__DIRECTIONS FOR THIS TASK__. Of all the lines in the entries below, give again exactly those starting at the line containing "innovation programme under" and ending at the line containing "USE OF THE GUIDE", both ends included, and no others.

*** Block opens ***

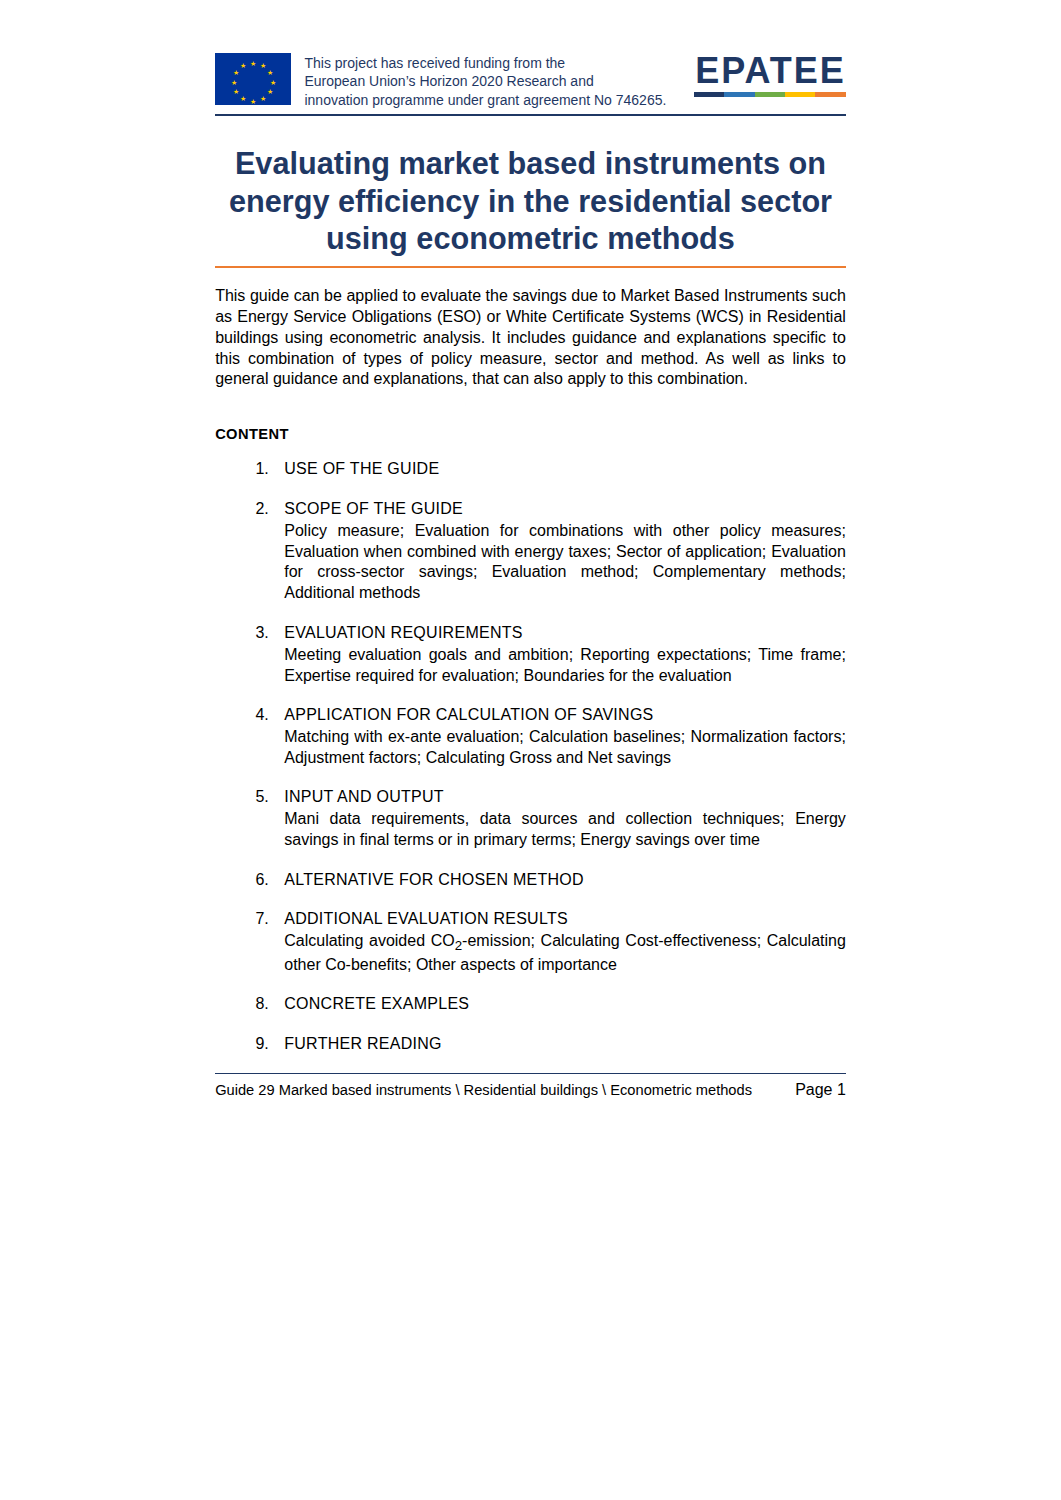★ ★ ★ ★ ★ ★ ★ ★ ★ ★ ★ ★
This project has received funding from the
European Union’s Horizon 2020 Research and
innovation programme under grant agreement No 746265.
EPATEE
Evaluating market based instruments on energy efficiency in the residential sector using econometric methods
This guide can be applied to evaluate the savings due to Market Based Instruments such as Energy Service Obligations (ESO) or White Certificate Systems (WCS) in Residential buildings using econometric analysis. It includes guidance and explanations specific to this combination of types of policy measure, sector and method. As well as links to general guidance and explanations, that can also apply to this combination.
CONTENT
USE OF THE GUIDE
SCOPE OF THE GUIDE Policy measure; Evaluation for combinations with other policy measures; Evaluation when combined with energy taxes; Sector of application; Evaluation for cross-sector savings; Evaluation method; Complementary methods; Additional methods
EVALUATION REQUIREMENTS Meeting evaluation goals and ambition; Reporting expectations; Time frame; Expertise required for evaluation; Boundaries for the evaluation
APPLICATION FOR CALCULATION OF SAVINGS Matching with ex-ante evaluation; Calculation baselines; Normalization factors; Adjustment factors; Calculating Gross and Net savings
INPUT AND OUTPUT Mani data requirements, data sources and collection techniques; Energy savings in final terms or in primary terms; Energy savings over time
ALTERNATIVE FOR CHOSEN METHOD
ADDITIONAL EVALUATION RESULTS Calculating avoided CO2-emission; Calculating Cost-effectiveness; Calculating other Co-benefits; Other aspects of importance
CONCRETE EXAMPLES
FURTHER READING
Guide 29 Marked based instruments \ Residential buildings \ Econometric methods
Page 1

*** Block closes ***

__ANSWER BOX__.
innovation programme under grant agreement No 746265.
EPATEE
Evaluating market based instruments on energy efficiency in the residential sector using econometric methods
This guide can be applied to evaluate the savings due to Market Based Instruments such as Energy Service Obligations (ESO) or White Certificate Systems (WCS) in Residential buildings using econometric analysis. It includes guidance and explanations specific to this combination of types of policy measure, sector and method. As well as links to general guidance and explanations, that can also apply to this combination.
CONTENT
USE OF THE GUIDE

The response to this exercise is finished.